Walmart's Grocery-Picking Robot Goes Fully Operational

Jamie Grill-Goodman
Editor in Chief
Jamie goodman

Walmart’s exclusive Alphabot tech is finally fully operational.

With the goal of revolutionizing the online grocery pickup and delivery process, automated grocery-picking robots have moved beyond the pilot to working alongside associates in a warehouse behind the Walmart’s Salem, NH, supercenter.

Walmart announced the pilot of the tech, developed for the retailer by startup Alert Innovation, in August, 2018, and originally said it planned to have Alphabot online and running by the end of the year. 

Now the system is operating inside a 20,000-square-foot space, using autonomous carts to retrieve ambient, refrigerated and frozen items ordered for online grocery. After it retrieves them, Alphabot delivers the products to a workstation, where a Walmart associate checks, bags and delivers the final order.

The system’s fully autonomous bots operate on three axes of motion, constituting a more flexible system than is typically found in traditional fulfillment centers and warehouses. Because the carts that carry items move both horizontally and vertically without any lifts or conveyors, there are fewer space constraints to consider, which Walmart said will make the tech easier to scale across stores.

While associates will continue to pick fresh items like produce by hand, Alphabot is expected to make the retrieval process for all other items faster.

“By assembling and delivering orders to associates, Alphabot is streamlining the order process, allowing associates to do their jobs with greater speed and efficiency,” said Brian Roth, senior manager of pickup automation and digital operations for Walmart U.S. “Ultimately, this will lower dispense times, increase accuracy and improve the entirety of online grocery. And it will help free associates to focus on service and selling, while the technology handles the more mundane, repeatable tasks.”

As Walmart continues to battle with Amazon and Kroger for grocery dollars, Alphabot is marks Walmart’s effort to utilize intelligent technology to make a transformative impact to its supply chain.

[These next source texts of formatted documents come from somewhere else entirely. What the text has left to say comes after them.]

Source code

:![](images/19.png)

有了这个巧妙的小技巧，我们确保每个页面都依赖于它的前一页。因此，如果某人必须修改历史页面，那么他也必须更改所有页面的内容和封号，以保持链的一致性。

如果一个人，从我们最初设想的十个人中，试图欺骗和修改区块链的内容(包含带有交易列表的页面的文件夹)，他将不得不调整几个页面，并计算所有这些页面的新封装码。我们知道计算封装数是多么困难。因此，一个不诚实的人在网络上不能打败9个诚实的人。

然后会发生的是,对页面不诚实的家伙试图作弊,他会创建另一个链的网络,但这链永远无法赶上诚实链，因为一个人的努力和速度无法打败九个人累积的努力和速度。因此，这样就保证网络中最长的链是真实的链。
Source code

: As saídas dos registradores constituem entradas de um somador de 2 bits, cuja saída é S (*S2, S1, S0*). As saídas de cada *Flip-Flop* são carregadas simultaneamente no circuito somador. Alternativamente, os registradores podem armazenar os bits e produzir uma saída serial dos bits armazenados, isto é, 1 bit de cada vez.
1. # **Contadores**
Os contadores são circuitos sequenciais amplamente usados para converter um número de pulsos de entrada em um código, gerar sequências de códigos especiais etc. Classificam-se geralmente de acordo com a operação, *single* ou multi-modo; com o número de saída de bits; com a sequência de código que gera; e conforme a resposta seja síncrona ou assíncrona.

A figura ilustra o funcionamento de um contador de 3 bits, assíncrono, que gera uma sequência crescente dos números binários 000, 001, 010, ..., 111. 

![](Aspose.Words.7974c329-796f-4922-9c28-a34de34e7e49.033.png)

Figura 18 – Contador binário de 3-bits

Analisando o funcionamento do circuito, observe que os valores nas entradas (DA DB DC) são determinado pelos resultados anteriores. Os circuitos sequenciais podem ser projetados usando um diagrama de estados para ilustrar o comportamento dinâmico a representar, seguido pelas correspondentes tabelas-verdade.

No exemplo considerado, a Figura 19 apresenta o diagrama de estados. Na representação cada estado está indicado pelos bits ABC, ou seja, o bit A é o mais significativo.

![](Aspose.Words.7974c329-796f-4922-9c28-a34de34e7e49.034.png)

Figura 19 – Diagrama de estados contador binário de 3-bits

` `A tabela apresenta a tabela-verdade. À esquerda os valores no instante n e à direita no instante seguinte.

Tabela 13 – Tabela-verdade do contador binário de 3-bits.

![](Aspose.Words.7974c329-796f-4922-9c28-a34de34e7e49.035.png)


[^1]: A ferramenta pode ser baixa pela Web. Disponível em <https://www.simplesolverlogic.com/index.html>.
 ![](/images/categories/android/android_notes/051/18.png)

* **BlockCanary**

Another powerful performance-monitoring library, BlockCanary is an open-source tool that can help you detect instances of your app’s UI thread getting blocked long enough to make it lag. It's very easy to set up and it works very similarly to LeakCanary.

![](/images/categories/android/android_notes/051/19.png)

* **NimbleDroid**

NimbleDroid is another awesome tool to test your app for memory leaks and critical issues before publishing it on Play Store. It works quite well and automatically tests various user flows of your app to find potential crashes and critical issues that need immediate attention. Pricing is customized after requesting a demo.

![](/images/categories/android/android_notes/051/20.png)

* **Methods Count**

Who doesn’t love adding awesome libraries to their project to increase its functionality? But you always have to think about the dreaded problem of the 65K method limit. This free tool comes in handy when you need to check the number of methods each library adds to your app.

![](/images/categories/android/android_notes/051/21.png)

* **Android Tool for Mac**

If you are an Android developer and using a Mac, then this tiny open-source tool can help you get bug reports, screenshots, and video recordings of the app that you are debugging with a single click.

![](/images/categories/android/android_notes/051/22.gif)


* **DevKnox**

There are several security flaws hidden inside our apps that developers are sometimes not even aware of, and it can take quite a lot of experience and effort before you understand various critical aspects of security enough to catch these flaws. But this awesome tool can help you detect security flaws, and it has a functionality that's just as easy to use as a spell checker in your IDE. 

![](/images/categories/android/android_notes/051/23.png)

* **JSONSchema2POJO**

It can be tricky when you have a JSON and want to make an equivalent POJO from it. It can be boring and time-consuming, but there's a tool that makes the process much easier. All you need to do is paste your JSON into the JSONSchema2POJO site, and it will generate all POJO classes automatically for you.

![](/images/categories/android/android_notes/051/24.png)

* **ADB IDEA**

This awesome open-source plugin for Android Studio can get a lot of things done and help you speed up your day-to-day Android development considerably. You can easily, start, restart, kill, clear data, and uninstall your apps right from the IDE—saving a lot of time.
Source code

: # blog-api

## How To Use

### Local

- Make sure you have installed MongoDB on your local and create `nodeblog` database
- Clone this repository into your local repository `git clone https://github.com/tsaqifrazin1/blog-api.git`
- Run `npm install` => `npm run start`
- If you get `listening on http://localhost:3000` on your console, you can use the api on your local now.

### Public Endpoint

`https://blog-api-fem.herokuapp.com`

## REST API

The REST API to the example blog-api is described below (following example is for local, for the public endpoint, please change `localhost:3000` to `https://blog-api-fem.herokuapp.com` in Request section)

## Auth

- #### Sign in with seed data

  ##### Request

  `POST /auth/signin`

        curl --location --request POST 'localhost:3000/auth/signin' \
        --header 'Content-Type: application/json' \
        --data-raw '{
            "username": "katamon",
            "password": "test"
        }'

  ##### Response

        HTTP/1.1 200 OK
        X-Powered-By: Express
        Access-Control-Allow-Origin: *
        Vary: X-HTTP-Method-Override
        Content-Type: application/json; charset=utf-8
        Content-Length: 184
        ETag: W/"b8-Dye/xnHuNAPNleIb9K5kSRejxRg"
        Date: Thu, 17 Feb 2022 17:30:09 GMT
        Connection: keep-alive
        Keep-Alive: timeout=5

“Alphabot is what we think of as micro-fulfillment – an inventive merger of e-commerce and brick and mortar methods,” said Roth.

Walmart also said the tech is expected to help it make better substitutions, thanks to real-time data sharing. Alphabot continually shares order information, so as the system learns, stocking will get more intelligent.

“We never want to be in a position to tell an online grocery customer they can’t have an item,” Roth said. “We’ll be able to look at datasets and fairly say ‘these two brands of pasta are typically bought together,’ or ‘here’s an item a consumer buys often,’ and use that information to make more informed substitutions.”

Walmart said the Salem site will continue to serve as Alphabot’s home while the process is “studied, refined and perfected” and next steps for a rollout of the tech will be decided after collecting associate and customer feedback. Business Insider reports the company plans to build similar facilities onto stores in Mustang, Oklahoma and Burbank, California this year.